They galloped up to the door; he slipped from his horse, swung Lorraine to the ground, and sprang up the low steps. The door was open, the long hall brilliantly lighted.

"It is I--Lorraine!" cried the girl. A tall, bearded man burst in from a room on the left, clutching a fowling-piece.

"Lorraine! They've got the box! The balloon secret was in it!" he groaned; "they are in the house yet--" He stared wildly at Marche, then at his daughter. His face was discoloured with bruises, his thick, blond hair fell in disorder across steel-blue eyes that gleamed with fury.

Almost at the same moment there came a crash of glass, a heavy fall from the porch, and then a shot.

In an instant Marche was at the door; he saw a game-keeper raise his gun and aim at him, and he shrank back as the report roared in his ears.

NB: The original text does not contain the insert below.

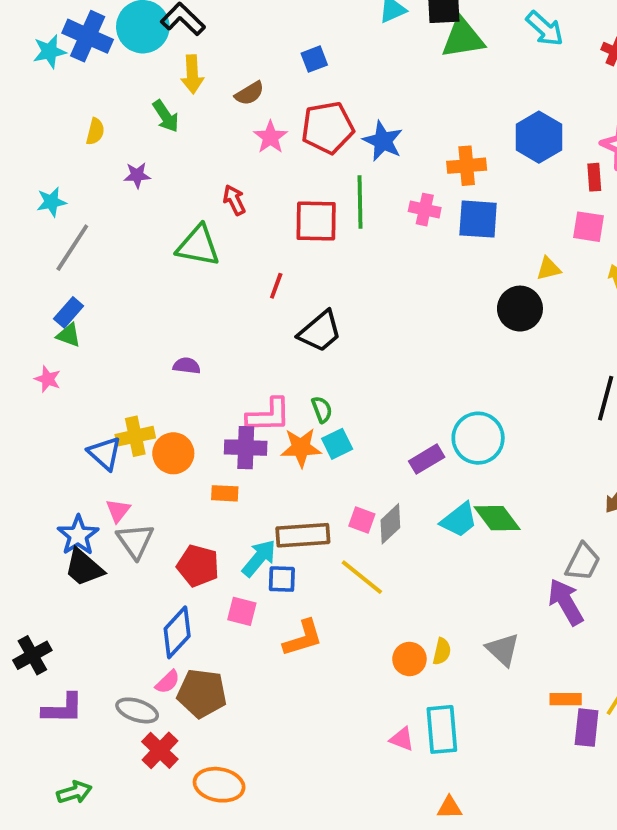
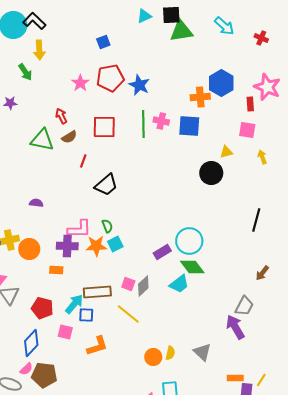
brown semicircle: (249, 93) -> (69, 137), moved
orange cross: (467, 166) -> (200, 97), moved
green line: (360, 202) -> (143, 124), moved
green diamond: (497, 518) -> (192, 267), moved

"You fool!" he shouted; "don't shoot at me! drop your gun and follow!" He jumped to the ground and started across the garden where a dark figure was clutching the wall and trying to climb to the top. He was too late--the man was over; but he followed, jumped, caught the tiled top, and hurled himself headlong into the bushes below.

Close to him a man started from the thicket, and ran down the wet road--splash! splash! slop! slop! through the puddles; but Marche caught him and dragged him down into the mud, where they rolled and thrashed and spattered and struck each other. Twice the man tore away and struggled to his feet, and twice Marche fastened to his knees until the huge, lumbering body swayed and fell again. It might have gone hard with Jack, for the man suddenly dropped the steel box he was clutching to his breast and fell upon the young fellow with a sullen roar. His knotted, wiry fingers had already found Jack's throat; he lifted the young fellow's head and strove to break his neck. Then, in a flash, he leaped back and lifted a heavy stone from the wall; at the same instant somebody fired at him from the wall; he wheeled and sprang into the woods.

That was all Jack Marche knew until a lantern flared in his eyes, and he saw Lorraine's father, bright-eyed, feverish, dishevelled, beside him.

"Raise him!" said a voice that he knew was Lorraine's.

They lifted Jack to his knees; he stumbled to his feet, torn, bloody, filthy with mud, but in his arms, clasped tight, was the steel box, intact.

"Lorraine!--my box!--look!" cried her father, and the lantern shook in his hands as he clutched the casket.